_SELECTED EXCERPT_.
********

Sunday, July 21, 2024

So Much To Do So Little Time

 

Forget Me Not
It has been months since I last wrote.  I write but I have just not added to this blog.  Every week I write the Wednesday Weekly Word for Power of Twelve.  I think we have about 60 people signed up to receive the email which is 60 more people than who read this blog.  LOL! I also write lots of notes while watching sermons or when I go to church.  I write just not as much as I used to do.  

    Today it has been 22 months since Jerry died.  I'm okay.  Not great but okay.  I keep getting out of bed every day.  I keep seeking the Lord and study the Bible.  I still talk with family and friends.  I still try to keep up with all the homework inside and out though I just hired help for the yardwork starting in August.  I am still adjusting to being a single 70-year-old woman.  I think it would be easier if I were younger but then I would still have to go to work so that would probably be hard too.  The Lord knows exactly what He is doing, and His timing is perfect.  

    The Power of Twelve group at my home will be starting the 6th year in September.  This is amazing and there are still 4 of the original members.  We currently have only 10 of us but I haven't really tried too hard to fill the empty seats.  I am waiting on the Lord to call in those who may want to join us.

********

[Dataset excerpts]

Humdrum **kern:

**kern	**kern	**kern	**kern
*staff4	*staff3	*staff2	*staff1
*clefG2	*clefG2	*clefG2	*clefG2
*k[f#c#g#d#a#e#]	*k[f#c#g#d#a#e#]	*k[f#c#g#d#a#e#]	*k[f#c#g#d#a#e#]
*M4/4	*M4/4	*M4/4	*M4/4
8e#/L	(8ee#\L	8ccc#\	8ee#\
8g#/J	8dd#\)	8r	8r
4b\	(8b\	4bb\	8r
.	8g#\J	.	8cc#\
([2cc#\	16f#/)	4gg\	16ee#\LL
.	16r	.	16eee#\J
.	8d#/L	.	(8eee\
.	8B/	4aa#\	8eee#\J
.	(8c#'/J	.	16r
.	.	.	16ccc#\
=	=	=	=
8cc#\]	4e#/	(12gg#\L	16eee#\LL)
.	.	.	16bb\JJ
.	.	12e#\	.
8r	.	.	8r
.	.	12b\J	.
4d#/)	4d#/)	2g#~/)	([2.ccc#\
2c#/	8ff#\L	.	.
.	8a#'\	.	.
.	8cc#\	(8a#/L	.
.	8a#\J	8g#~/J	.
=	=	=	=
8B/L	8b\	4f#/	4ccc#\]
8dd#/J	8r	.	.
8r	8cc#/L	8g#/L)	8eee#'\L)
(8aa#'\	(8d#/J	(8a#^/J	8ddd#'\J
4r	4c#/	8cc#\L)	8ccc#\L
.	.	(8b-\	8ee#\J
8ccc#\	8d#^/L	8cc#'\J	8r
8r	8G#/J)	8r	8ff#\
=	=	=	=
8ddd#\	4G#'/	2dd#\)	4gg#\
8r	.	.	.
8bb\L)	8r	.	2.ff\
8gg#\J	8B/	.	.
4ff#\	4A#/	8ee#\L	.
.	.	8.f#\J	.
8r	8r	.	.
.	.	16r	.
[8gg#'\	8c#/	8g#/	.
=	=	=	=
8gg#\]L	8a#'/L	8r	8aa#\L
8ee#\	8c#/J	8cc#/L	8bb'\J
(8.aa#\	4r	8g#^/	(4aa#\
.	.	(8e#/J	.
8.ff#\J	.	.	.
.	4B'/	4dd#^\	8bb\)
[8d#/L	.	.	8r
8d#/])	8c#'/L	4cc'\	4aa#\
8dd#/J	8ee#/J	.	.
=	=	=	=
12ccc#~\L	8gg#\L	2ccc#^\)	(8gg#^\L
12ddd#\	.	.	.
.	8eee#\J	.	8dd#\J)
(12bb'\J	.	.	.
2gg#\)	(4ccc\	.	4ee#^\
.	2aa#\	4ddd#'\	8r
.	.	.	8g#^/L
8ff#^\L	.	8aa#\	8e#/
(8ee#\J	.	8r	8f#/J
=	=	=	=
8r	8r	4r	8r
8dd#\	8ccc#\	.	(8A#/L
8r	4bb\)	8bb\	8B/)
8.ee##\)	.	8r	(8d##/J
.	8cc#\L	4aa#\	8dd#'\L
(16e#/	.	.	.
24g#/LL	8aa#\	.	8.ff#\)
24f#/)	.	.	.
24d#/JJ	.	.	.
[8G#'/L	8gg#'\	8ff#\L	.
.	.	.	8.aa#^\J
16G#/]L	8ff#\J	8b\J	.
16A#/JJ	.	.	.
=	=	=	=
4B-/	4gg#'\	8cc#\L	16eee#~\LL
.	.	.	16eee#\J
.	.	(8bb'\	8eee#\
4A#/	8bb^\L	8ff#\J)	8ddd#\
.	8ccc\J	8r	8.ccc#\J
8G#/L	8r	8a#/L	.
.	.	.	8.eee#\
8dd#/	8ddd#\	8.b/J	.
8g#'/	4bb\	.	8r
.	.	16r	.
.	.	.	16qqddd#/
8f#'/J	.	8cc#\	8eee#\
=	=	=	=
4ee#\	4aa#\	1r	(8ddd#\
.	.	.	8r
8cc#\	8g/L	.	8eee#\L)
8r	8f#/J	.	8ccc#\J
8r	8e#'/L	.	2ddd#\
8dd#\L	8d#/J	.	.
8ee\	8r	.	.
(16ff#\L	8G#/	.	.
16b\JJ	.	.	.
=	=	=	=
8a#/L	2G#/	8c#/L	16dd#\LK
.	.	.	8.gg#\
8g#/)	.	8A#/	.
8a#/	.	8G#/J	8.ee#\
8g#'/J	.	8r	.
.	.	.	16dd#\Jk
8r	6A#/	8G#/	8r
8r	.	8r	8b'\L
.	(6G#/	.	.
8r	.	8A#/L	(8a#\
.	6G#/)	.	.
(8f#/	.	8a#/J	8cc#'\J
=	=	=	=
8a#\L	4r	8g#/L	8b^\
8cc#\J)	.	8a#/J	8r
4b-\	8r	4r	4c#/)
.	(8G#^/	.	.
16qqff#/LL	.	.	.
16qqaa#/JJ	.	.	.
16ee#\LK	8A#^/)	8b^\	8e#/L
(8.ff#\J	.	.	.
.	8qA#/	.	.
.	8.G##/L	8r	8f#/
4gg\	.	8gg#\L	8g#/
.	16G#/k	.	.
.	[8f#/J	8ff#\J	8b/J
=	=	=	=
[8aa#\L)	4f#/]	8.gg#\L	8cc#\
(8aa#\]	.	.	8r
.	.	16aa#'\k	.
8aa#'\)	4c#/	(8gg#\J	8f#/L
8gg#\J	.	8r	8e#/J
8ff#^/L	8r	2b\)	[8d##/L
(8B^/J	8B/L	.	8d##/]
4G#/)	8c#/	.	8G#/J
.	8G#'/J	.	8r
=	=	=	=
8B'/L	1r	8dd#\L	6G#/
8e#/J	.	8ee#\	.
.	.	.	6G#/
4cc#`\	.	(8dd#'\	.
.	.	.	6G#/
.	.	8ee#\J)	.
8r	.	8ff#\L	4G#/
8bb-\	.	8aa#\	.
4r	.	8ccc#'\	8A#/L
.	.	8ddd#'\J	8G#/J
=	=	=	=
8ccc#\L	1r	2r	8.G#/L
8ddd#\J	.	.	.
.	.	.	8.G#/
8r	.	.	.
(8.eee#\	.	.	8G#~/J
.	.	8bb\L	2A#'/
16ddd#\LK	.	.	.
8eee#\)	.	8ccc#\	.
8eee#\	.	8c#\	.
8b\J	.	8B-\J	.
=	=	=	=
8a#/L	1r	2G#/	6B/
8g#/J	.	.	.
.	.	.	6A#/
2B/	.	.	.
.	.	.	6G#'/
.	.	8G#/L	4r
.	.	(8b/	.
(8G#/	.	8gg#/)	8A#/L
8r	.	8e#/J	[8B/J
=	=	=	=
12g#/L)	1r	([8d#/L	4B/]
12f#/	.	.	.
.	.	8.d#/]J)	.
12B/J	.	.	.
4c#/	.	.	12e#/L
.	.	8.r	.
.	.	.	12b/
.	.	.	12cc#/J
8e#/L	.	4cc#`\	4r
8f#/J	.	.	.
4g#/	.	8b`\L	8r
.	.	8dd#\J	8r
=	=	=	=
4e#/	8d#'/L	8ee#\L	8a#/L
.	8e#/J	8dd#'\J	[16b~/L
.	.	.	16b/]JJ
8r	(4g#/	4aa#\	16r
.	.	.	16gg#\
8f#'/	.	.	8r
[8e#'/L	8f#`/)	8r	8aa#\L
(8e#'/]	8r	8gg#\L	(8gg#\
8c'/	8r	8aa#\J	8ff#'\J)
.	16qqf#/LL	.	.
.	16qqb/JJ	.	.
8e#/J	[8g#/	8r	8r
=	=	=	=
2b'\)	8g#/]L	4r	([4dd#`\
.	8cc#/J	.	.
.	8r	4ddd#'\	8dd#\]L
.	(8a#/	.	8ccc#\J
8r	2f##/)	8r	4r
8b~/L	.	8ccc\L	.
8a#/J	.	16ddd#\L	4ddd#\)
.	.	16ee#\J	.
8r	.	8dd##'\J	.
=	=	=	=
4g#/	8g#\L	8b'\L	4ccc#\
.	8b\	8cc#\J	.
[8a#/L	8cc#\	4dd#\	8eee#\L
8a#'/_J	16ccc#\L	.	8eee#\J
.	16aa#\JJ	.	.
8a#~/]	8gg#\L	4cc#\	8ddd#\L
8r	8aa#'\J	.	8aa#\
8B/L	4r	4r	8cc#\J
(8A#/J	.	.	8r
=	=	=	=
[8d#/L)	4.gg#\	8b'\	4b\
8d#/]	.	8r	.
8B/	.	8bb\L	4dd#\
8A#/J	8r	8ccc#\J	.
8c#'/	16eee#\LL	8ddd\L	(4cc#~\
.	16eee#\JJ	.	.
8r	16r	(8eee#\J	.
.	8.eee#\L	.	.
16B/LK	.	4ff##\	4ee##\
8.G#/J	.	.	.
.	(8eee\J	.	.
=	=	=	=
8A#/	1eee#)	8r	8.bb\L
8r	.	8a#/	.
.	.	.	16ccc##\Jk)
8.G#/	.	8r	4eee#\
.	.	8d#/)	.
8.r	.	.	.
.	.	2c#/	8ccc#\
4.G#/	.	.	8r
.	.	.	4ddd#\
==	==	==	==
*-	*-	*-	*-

********

_ACTIONS TO TAKE_.
[a] In the blog post above, copy the passage from "The Power of" up to and including "to join us.".
[b] Answer these questions from the blog post above:
(i) About how many people are signed up to receive the Wednesday Weekly Word email?
(ii) How many months have passed since Jerry died?
(iii) How many of the original members are still in the Power of Twelve group?

_TASK RESULTS_.
[a]
The Power of Twelve group at my home will be starting the 6th year in September.  This is amazing and there are still 4 of the original members.  We currently have only 10 of us but I haven't really tried too hard to fill the empty seats.  I am waiting on the Lord to call in those who may want to join us.

[b]
(i) About 60
(ii) 22 months
(iii) 4